Cette ressource : vos clients !

Qui est le plus à même de juger de votre performance ? Qui est le mieux placer pour connaître votre potentiel de développement sur un marché ? Qui peut vous comprendre, dans les doutes, les questionnements et les désirs de développement ? Qui peut avoir un intérêt à vous compter le plus longtemps possible comme un partenaire fiable et fidèle?

Une réponse simple : le chef d’entreprise qui vous passe des commandes.

Alors oui, envers et contre les médias ignorant le monde des petites entreprises, il faut bien cadrer les choses : prenez un expert-comptable, un avocat et un notaire. Mettez vous tous autour de la table et posez le projet tel que vous le voulez. Ces experts de confiance (ou presque tous) feront le reste.

Je parle en connaissance de cause puisque j’ai pu ouvrir le capital pour assurer la pérennité (voire survie) de mon entreprise l’année dernière à 8 sociétés clientes. Notre métier de conseil et d’accompagnement au développement est vraiment sensible: nous touchons au plus profond de l’entreprise, aux volontés et désirs personnelles pour concevoir et mettre en œuvre des actions permettant un développement cohérent de l’entreprise avec les attentes de son dirigeant. Comment prouver notre intégrité et notre dévouement ?

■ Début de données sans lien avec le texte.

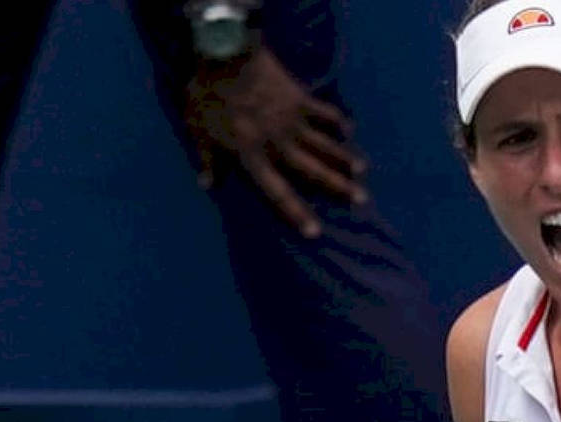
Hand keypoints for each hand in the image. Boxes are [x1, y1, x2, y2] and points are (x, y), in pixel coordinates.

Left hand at [183, 46, 367, 238]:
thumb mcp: (197, 127)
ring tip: (362, 171)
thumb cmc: (207, 91)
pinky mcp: (299, 98)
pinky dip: (336, 120)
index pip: (277, 192)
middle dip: (338, 186)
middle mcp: (278, 143)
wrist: (224, 50)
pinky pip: (322, 112)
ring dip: (344, 157)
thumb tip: (207, 184)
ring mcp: (291, 120)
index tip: (315, 232)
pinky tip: (350, 129)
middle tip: (362, 200)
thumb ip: (207, 157)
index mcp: (253, 155)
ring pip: (324, 144)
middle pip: (312, 171)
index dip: (296, 213)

La seule réponse que nous ayons trouvée était de leur ouvrir les portes de notre propre développement. Et la réussite est totale ! Aujourd’hui, 8 de nos clients sont entrés au capital de notre entreprise, et participent aussi activement, au-delà de la dimension financière, à notre gouvernance. On ne saurait trop vous conseiller d’envisager cette solution, pragmatique et à la portée d’une majorité de petites entreprises.